本文:
★ ★ ★ ★

分離不安障害(分離不安症)

2021年10月3日

分離不安障害とは

分離不安障害(SAD:Separation anxiety disorder)とは、愛着を持っている人からの分離に関して、年齢相応の発達より不適切で、過剰な恐怖や不安があることにより社会生活に支障がある状態を指します。

愛着を持つ対象は、母親、父親、恋人になることが多く、児童期や青年期では、精神分析でいう退行(赤ちゃん返り)が起こることもあります。

また生後3歳頃までの乳幼児における分離不安は、正常発達の証でもあるため、「分離不安障害」とは見なしません。あくまで年齢相応の分離不安でないことや社会生活に支障があることが診断の基準になります。

分離不安障害は、児童期や青年期の発症が多く、全般性不安障害や社交不安障害との併発が多いとされています。

分離不安障害の特徴

分離不安障害では、以下の特徴がみられます。

この状態が、子どもや青年(18歳未満)では少なくとも4週間、成人(18歳以上)では6ヶ月以上続く場合に、分離不安障害が診断されます。

DSM−Vを参照

  • ①家や愛着がある人物からの分離が予期される場面においての反復的で過剰な苦痛や抵抗を示す。
  • ②病気や怪我など愛着がある人物を失うかもしれない状況を過剰に心配し、行動を制限させようとする。
  • ③迷子や誘拐など愛着がある人物から分離される状況を過剰に心配する。
  • ④学校や仕事などの外出行動を過剰に拒否、抵抗する。
  • ⑤1人でいる状況において過剰な恐怖があり、拒否、抵抗を示す。
  • ⑥家を離れて宿泊することや愛着がある人物が近くにいない状況で就寝することを過剰に拒否、抵抗する。
  • ⑦愛着がある人物との分離に関する悪夢を見る。
  • ⑧愛着がある人物から分離する状況において頭痛や吐気などの身体症状がみられる。

★ ★ ★ ★

課題の条件:
分離不安障害についての本文を、最後の文のあとから書き継いでください。 ここに並ぶ記録は、上の本文とは関係がありません。

★ ★ ★ ★

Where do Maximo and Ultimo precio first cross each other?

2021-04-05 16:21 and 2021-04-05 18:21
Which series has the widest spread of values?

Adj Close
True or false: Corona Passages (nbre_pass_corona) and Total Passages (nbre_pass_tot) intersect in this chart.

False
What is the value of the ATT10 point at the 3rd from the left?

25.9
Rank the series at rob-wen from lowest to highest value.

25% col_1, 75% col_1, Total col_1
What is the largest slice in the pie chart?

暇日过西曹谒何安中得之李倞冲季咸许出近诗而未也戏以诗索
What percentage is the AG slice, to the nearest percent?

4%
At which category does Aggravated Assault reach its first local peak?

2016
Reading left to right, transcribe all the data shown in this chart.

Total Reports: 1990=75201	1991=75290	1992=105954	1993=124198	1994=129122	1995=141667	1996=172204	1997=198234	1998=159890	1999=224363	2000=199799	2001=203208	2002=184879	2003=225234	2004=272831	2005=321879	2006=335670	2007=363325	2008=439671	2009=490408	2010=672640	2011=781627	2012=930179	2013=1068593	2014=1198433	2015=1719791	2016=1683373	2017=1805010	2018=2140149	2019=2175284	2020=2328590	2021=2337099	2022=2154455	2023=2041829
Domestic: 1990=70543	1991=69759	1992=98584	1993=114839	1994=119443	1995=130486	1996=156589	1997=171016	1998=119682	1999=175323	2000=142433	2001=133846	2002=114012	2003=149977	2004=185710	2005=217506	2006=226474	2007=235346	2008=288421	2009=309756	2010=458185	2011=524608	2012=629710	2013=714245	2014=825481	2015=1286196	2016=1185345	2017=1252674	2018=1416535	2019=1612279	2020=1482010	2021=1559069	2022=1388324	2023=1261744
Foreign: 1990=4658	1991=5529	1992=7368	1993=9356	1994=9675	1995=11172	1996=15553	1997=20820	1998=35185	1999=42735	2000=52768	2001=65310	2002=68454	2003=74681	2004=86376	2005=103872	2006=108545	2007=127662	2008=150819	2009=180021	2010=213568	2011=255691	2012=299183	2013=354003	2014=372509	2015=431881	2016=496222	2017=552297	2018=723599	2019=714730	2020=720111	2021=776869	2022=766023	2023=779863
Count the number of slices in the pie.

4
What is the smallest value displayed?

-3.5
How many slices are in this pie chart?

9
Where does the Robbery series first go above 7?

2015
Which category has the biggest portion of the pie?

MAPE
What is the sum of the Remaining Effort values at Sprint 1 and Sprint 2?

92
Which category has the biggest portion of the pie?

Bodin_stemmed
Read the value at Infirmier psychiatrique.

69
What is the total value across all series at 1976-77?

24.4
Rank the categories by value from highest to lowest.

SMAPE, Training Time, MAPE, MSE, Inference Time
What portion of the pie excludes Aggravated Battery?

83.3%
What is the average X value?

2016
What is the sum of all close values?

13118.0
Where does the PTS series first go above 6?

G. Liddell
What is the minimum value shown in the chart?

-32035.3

★ ★ ★ ★

課題の結果:
鑑別に注意

青年期に発症が多いものとして、境界性パーソナリティ障害があります。境界性パーソナリティ障害は虐待や機能不全家族での不適切な養育が関係している場合があり、愛着行動に歪みが生じます。

例えば、自分に優しくしてくれた異性との関係を繋ぎ止めるための過剰な努力(別れるなら自殺するという脅し、自分を大切にしない性交渉など)をします。また薬物乱用者や犯罪者に利用される形の交際など、自尊心の低さに関連した行為が特徴です。

分離不安障害は、漠然とした不安や恐怖による特徴がありますが、境界性パーソナリティ障害では愛着の揺れ動きやこき下ろし行動など、一貫しない愛着行動があります。

境界性パーソナリティ障害では、希死念慮が強く、自傷や安易な性交渉などの自己破壊行動がみられます。この場合は、医療による治療が必要です。自己破壊行動がある場合、精神病院への入院をおすすめします。

分離不安障害の治療

主に心理療法や投薬療法によって治療されます。心理療法においては、認知行動療法で不安を緩和させたり、不安による行動制限を減少させていきます。投薬療法においては抗不安薬が用いられますが、児童期や青年期に対しては、心理療法で改善が見込めない場合に処方されるようです。